╭──
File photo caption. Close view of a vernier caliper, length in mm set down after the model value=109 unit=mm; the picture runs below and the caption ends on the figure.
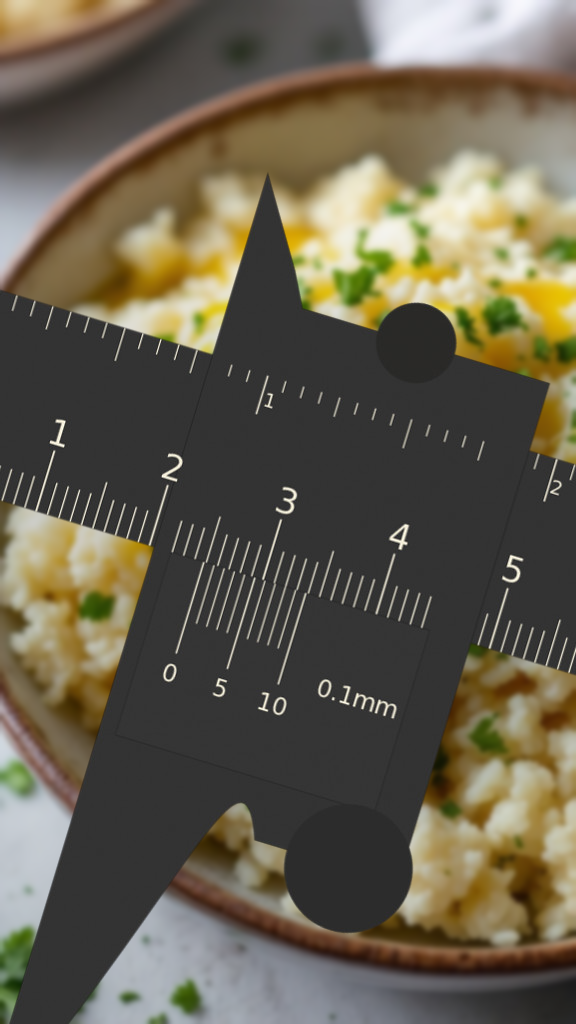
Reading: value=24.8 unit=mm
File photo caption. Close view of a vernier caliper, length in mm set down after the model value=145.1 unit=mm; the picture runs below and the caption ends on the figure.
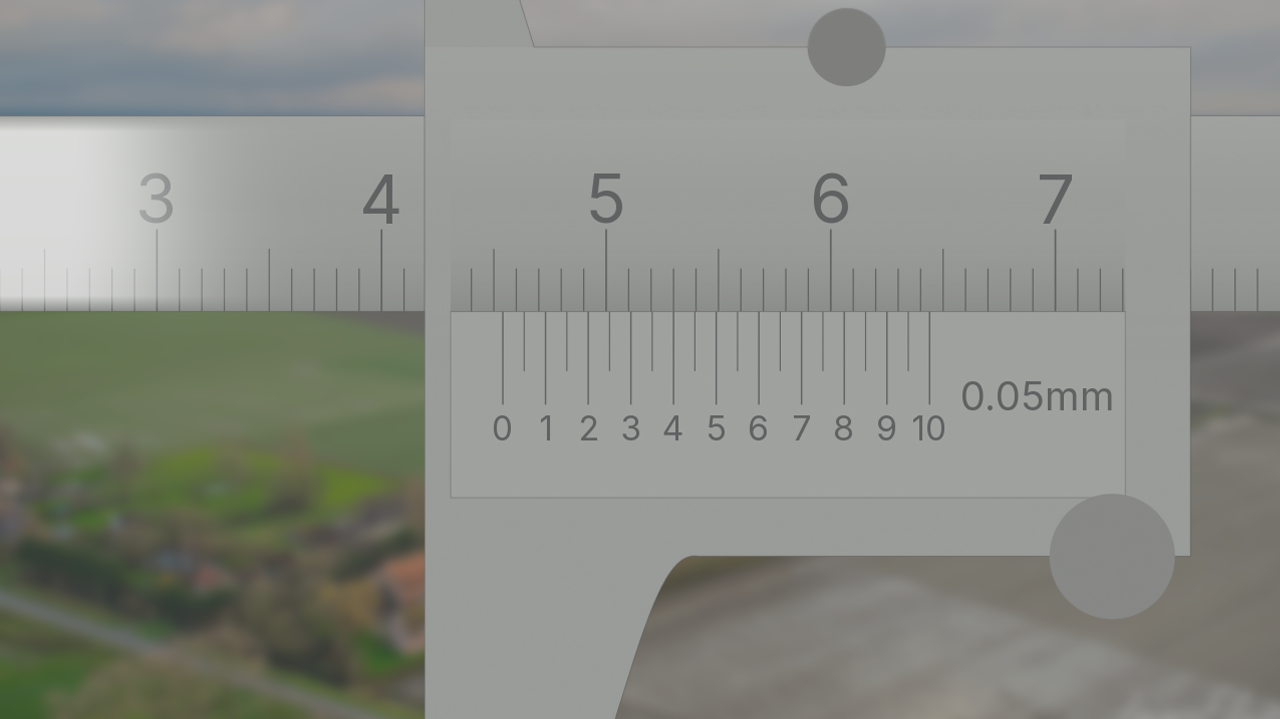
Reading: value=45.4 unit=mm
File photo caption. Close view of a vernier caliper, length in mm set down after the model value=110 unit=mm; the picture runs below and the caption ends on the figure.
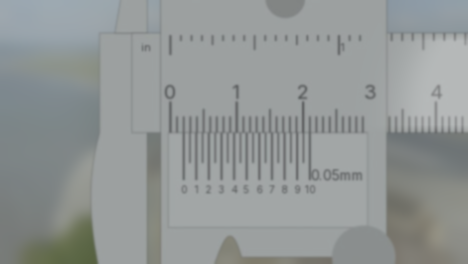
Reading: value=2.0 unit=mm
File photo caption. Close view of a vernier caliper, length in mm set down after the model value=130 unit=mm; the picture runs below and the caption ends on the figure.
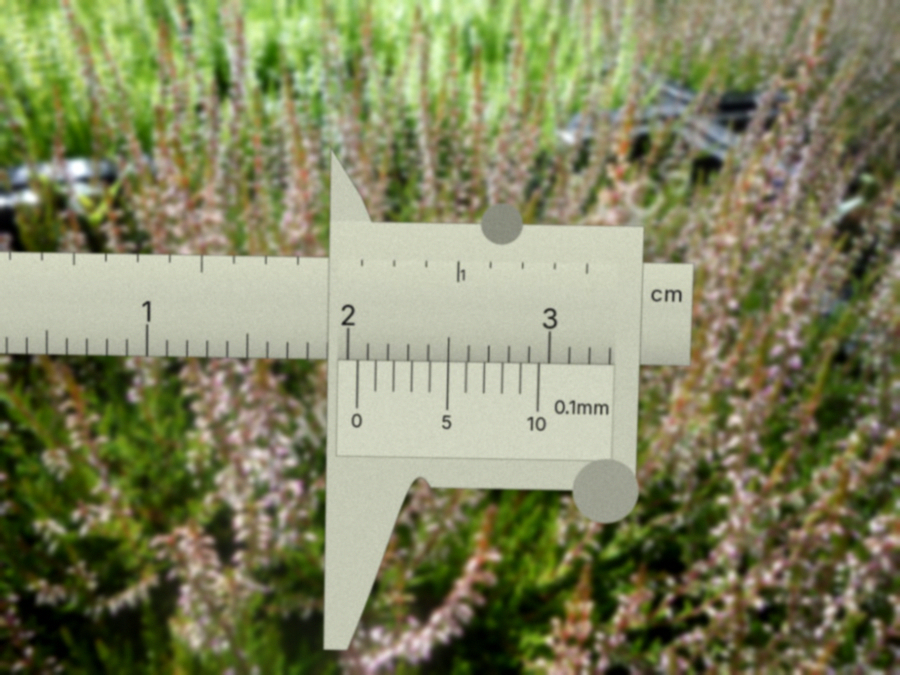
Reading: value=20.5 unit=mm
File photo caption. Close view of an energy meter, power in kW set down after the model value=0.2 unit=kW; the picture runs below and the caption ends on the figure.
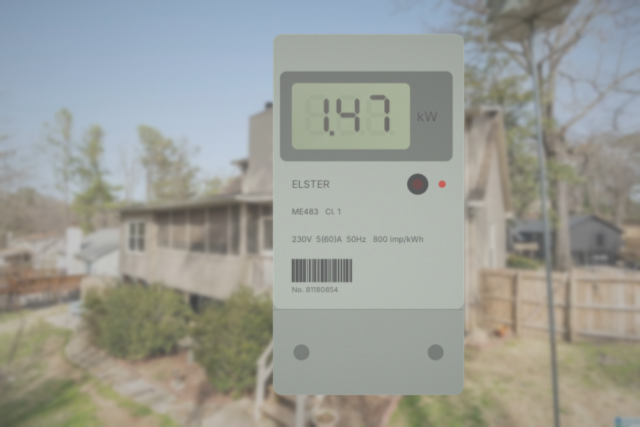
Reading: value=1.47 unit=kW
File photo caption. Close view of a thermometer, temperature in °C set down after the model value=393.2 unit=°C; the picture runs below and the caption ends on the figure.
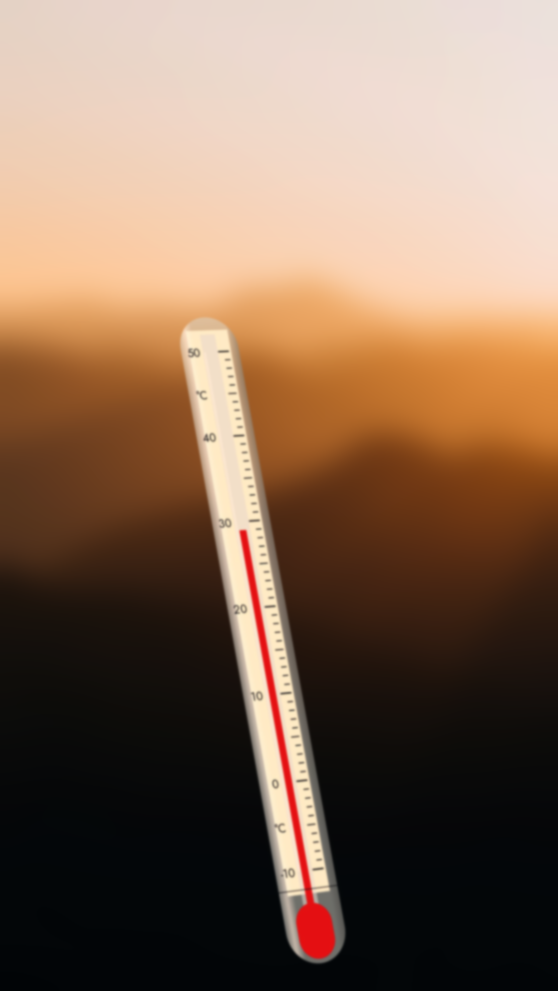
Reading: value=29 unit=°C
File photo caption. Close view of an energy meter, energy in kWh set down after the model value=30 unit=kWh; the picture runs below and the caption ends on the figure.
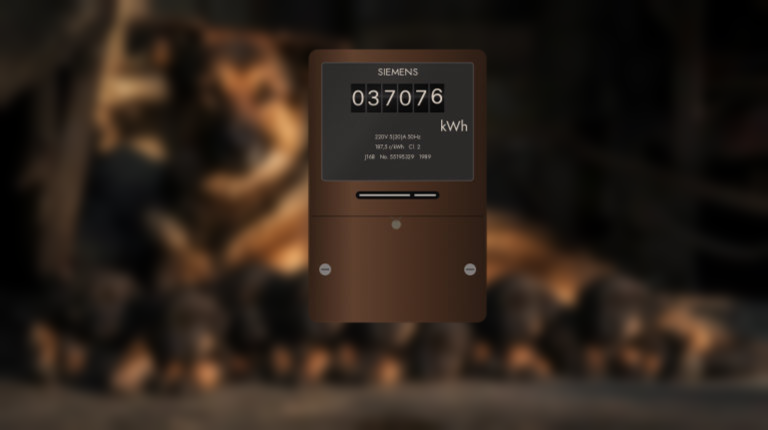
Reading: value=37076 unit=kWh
╰──
╭──
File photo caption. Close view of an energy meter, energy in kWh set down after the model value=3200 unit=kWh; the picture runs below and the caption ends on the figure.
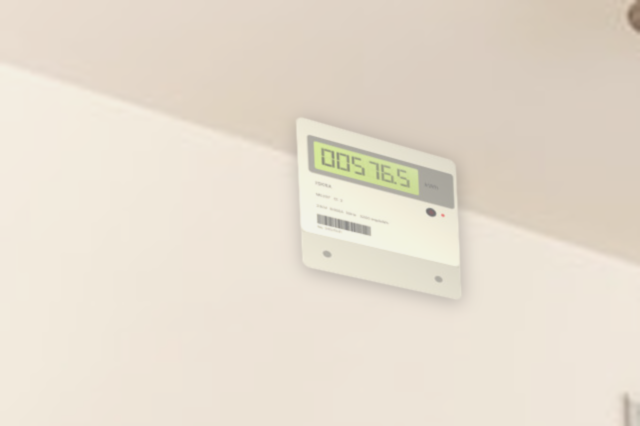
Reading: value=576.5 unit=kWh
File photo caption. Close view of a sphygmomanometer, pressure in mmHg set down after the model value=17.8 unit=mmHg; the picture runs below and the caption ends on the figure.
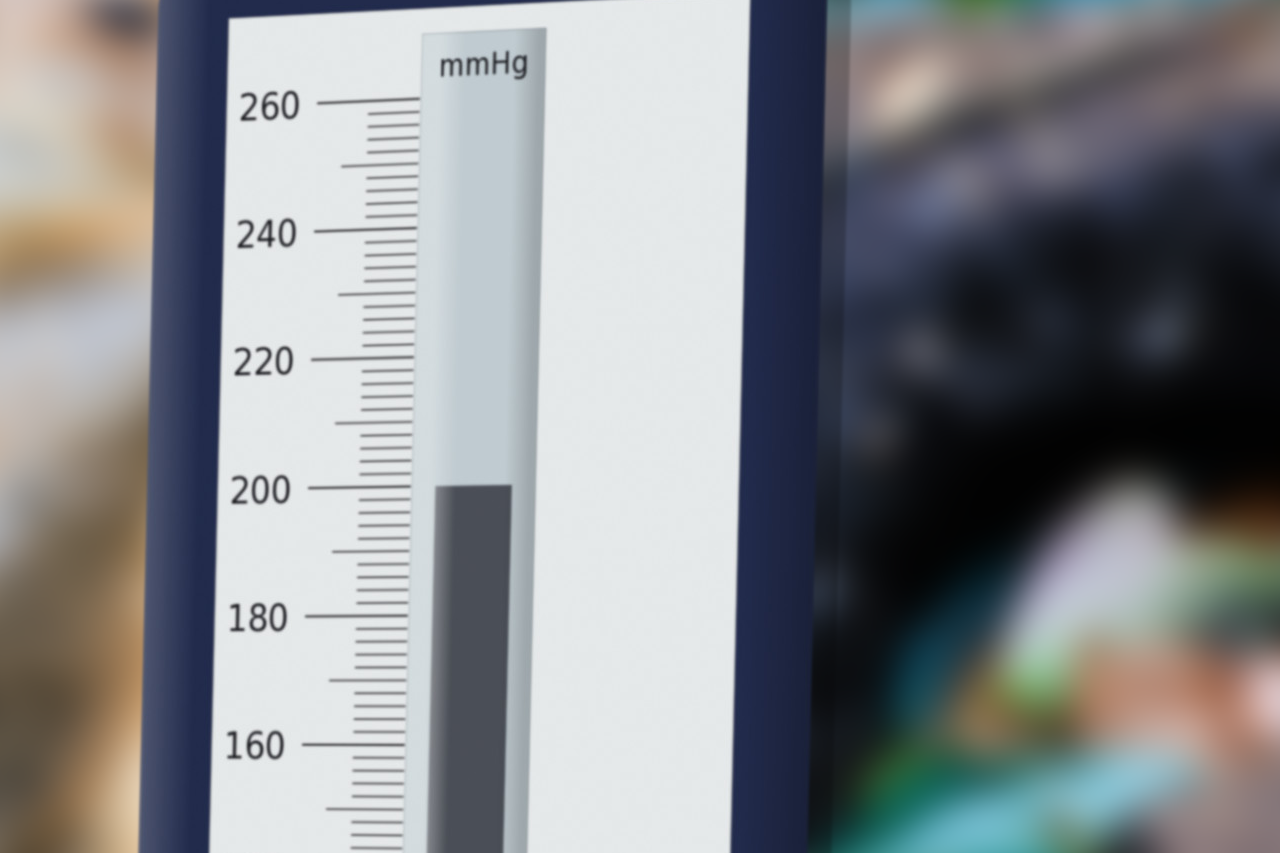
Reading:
╰──
* _WHAT IS REQUIRED_: Format everything from the line containing "the model value=109" down to the line containing "Reading: value=29 unit=°C", both included, as a Markdown table with the columns Row and Line, numbering each line and skipping blank lines. Leave the pictures out of the table.

* _THE ANSWER_:
| Row | Line |
|---|---|
| 1 | File photo caption. Close view of a vernier caliper, length in mm set down after the model value=109 unit=mm; the picture runs below and the caption ends on the figure. |
| 2 | Reading: value=24.8 unit=mm |
| 3 | File photo caption. Close view of a vernier caliper, length in mm set down after the model value=145.1 unit=mm; the picture runs below and the caption ends on the figure. |
| 4 | Reading: value=45.4 unit=mm |
| 5 | File photo caption. Close view of a vernier caliper, length in mm set down after the model value=110 unit=mm; the picture runs below and the caption ends on the figure. |
| 6 | Reading: value=2.0 unit=mm |
| 7 | File photo caption. Close view of a vernier caliper, length in mm set down after the model value=130 unit=mm; the picture runs below and the caption ends on the figure. |
| 8 | Reading: value=20.5 unit=mm |
| 9 | File photo caption. Close view of an energy meter, power in kW set down after the model value=0.2 unit=kW; the picture runs below and the caption ends on the figure. |
| 10 | Reading: value=1.47 unit=kW |
| 11 | File photo caption. Close view of a thermometer, temperature in °C set down after the model value=393.2 unit=°C; the picture runs below and the caption ends on the figure. |
| 12 | Reading: value=29 unit=°C |